Is $6z\le y\le x+3z$ a sufficient condition for $\sum a^3=x,\sum a^2(b+c)=y,abc=z$?

Question

For $a,b,c\in\mathbb{R}_+$, let $\sum a^3=x,\sum a^2(b+c)=y,abc=z$

By AM-GM and Schur inequality, we get

$6z\le y\le x+3z$.

But I wonder whether it is the sufficient condition.

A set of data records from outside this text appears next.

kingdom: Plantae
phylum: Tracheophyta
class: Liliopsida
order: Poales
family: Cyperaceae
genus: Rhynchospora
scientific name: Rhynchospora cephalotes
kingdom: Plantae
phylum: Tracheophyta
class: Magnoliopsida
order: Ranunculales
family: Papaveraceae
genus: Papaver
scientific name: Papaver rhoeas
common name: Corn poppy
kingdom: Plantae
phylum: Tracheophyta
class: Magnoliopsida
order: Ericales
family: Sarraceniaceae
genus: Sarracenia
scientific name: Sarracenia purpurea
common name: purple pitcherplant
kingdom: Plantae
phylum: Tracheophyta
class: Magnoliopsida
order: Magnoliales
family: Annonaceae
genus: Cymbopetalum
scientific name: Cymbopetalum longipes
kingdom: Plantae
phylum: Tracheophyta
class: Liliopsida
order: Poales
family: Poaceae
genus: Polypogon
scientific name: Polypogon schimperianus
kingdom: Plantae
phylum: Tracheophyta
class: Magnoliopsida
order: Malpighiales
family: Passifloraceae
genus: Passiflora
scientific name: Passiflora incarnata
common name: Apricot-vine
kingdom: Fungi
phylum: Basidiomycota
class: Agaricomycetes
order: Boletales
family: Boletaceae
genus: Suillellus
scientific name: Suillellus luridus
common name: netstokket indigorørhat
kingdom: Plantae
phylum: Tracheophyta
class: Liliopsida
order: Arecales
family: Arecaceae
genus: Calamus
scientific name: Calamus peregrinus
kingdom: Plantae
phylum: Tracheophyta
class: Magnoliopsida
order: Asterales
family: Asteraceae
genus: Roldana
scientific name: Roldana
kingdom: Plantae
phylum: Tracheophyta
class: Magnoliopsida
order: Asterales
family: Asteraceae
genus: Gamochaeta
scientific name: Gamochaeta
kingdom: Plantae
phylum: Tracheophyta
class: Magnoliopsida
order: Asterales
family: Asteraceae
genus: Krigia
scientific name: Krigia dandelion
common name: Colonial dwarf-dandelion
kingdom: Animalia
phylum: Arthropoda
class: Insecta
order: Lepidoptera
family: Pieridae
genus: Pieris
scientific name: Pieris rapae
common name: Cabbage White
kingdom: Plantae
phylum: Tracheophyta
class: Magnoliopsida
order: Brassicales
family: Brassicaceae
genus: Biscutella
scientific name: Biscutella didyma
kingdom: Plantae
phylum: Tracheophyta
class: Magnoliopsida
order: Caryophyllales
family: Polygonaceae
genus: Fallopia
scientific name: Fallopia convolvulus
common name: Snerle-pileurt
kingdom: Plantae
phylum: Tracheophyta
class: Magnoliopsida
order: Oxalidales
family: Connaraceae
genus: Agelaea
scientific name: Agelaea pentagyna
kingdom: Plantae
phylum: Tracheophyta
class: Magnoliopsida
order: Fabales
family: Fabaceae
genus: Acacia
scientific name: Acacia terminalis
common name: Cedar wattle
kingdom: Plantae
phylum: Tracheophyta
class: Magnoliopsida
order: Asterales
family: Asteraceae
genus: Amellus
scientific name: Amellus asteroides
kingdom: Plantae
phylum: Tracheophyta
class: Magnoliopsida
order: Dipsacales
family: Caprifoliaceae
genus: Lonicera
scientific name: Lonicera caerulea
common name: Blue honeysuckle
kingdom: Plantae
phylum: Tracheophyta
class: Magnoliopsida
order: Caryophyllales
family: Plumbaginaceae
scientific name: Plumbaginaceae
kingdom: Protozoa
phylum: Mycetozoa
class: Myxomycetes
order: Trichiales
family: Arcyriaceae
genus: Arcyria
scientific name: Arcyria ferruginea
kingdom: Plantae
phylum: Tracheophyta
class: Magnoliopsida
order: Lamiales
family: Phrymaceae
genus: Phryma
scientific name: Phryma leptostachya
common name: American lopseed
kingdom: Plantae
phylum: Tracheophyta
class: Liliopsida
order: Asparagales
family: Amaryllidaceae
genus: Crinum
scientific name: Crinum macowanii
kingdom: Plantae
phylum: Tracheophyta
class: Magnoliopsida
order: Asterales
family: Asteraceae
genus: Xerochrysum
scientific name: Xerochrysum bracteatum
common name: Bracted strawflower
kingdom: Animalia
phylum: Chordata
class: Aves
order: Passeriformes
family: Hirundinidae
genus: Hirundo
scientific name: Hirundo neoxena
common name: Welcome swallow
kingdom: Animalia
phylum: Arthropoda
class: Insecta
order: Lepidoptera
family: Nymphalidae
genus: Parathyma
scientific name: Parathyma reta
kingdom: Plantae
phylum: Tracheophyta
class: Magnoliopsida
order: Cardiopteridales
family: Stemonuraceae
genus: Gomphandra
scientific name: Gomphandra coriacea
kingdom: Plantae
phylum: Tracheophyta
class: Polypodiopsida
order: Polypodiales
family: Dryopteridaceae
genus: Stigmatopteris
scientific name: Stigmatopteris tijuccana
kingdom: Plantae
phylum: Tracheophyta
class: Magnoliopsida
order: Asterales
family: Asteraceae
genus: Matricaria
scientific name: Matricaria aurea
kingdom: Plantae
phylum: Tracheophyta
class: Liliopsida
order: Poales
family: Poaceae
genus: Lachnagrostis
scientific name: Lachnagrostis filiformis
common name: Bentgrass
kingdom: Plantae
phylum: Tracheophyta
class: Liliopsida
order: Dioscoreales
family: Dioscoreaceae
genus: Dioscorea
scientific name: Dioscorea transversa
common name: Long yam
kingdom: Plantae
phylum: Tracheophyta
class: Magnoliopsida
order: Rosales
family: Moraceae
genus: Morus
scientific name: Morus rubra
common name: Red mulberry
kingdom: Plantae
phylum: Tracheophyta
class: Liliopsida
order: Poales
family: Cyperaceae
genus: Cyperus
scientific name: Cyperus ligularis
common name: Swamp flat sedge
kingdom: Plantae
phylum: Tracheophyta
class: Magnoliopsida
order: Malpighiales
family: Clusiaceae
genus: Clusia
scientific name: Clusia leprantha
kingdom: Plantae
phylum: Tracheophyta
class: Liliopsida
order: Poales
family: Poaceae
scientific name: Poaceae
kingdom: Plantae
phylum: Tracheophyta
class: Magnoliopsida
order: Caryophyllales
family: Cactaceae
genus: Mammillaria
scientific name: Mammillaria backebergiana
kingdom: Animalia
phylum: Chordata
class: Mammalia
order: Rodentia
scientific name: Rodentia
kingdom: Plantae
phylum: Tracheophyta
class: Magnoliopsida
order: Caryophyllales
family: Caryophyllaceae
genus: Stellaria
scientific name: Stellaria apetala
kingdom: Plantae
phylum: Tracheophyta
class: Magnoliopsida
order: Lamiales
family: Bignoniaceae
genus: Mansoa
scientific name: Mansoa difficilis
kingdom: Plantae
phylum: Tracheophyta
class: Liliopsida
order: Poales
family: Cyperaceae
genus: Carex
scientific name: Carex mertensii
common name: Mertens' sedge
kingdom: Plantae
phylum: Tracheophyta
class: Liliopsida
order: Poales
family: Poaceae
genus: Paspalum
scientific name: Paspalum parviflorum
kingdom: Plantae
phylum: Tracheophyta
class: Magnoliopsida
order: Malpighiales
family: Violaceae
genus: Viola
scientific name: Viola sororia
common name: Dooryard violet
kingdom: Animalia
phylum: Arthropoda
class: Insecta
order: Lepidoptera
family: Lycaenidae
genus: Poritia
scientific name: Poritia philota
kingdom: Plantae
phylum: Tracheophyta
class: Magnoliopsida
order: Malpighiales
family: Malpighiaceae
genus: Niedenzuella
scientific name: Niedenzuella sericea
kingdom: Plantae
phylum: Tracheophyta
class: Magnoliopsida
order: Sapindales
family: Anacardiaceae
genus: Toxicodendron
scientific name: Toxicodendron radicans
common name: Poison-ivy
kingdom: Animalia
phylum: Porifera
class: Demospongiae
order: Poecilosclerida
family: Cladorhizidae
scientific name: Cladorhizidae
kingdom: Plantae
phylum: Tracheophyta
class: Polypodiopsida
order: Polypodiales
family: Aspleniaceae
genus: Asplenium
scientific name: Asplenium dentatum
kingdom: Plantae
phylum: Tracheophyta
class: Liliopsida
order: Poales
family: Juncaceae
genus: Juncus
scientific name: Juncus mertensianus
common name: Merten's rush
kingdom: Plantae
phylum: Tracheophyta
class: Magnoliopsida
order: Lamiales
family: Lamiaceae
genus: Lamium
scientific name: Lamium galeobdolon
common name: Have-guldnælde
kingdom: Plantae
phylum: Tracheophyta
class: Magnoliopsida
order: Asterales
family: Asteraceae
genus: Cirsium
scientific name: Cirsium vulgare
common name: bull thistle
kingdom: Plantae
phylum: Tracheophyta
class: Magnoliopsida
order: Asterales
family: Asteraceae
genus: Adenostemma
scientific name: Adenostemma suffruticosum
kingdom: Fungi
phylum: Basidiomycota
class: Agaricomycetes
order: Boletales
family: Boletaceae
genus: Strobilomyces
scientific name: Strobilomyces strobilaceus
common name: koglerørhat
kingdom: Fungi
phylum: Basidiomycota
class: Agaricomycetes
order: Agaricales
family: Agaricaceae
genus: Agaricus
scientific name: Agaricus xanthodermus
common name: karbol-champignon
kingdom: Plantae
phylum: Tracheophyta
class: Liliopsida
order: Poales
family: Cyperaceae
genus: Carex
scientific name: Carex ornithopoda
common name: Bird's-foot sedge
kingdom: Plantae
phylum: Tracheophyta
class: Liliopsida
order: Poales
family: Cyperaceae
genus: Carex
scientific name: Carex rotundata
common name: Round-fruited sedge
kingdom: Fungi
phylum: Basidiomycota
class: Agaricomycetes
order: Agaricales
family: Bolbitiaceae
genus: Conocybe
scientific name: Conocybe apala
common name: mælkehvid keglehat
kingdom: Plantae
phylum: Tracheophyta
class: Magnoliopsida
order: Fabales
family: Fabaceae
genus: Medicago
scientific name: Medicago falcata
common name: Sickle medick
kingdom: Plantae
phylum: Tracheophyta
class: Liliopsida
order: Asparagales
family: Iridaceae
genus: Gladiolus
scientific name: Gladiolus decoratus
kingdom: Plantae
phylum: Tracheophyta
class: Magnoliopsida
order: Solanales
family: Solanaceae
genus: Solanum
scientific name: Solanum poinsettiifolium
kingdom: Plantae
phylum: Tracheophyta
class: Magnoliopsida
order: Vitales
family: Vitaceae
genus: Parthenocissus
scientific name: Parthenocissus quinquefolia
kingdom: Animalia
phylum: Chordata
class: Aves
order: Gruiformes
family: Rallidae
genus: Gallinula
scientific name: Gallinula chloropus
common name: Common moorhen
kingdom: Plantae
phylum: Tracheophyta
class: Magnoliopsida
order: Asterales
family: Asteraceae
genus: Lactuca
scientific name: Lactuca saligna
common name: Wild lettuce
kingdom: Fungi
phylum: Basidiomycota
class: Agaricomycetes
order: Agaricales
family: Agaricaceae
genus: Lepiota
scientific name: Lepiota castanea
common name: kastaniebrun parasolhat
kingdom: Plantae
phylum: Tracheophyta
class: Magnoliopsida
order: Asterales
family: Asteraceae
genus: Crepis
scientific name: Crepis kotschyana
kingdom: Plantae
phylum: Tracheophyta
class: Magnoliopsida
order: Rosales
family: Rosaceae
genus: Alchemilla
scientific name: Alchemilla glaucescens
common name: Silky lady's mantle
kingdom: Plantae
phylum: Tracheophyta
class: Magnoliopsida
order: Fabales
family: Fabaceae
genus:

That is, given $x,y,z\in \mathbb{R}_+,6z\le y\le x+3z$, if there are $a,b,c\in \mathbb{R}_+,\sum a^3=x,\sum a^2(b+c)=y,abc=z$?

My try:

Let $$(a+b+c)^3=x+3y+6z=-B^3$$ $$(a+b+c)(ab+ac+bc)=y+3z=-B\cdot C$$ $$abc=z=-D$$

$a,b,c$ are three real roots of equation $X^3+BX^2+CX+D=0$

We can use Cardano discriminant to find if the equation always has three real roots. But it seems too complicated. I want a conciser one.

Appreciate your help.

Answer 1

Hint:

The cubic equation $u^3 + Bu^2 + Cu + D = 0$ has three non-negative real roots if any only if $B \le 0, C \ge 0, D \le 0$ and its discriminant is non-negative, i.e. $$\Delta := -4B^3D + B^2C^2 + 18BCD - 4C^3 - 27D^2 \ge 0. \tag{1}$$ (The proof is similar to Necessary and sufficient conditions that a cubic equation has three positive real roots)

The condition is $x, y, z \in \mathbb{R}_{\ge 0}$ and $6z\le y\le x+3z$ and (1).

Without (1), it is not true. For example, $x = 9, y = 12, z = 1$.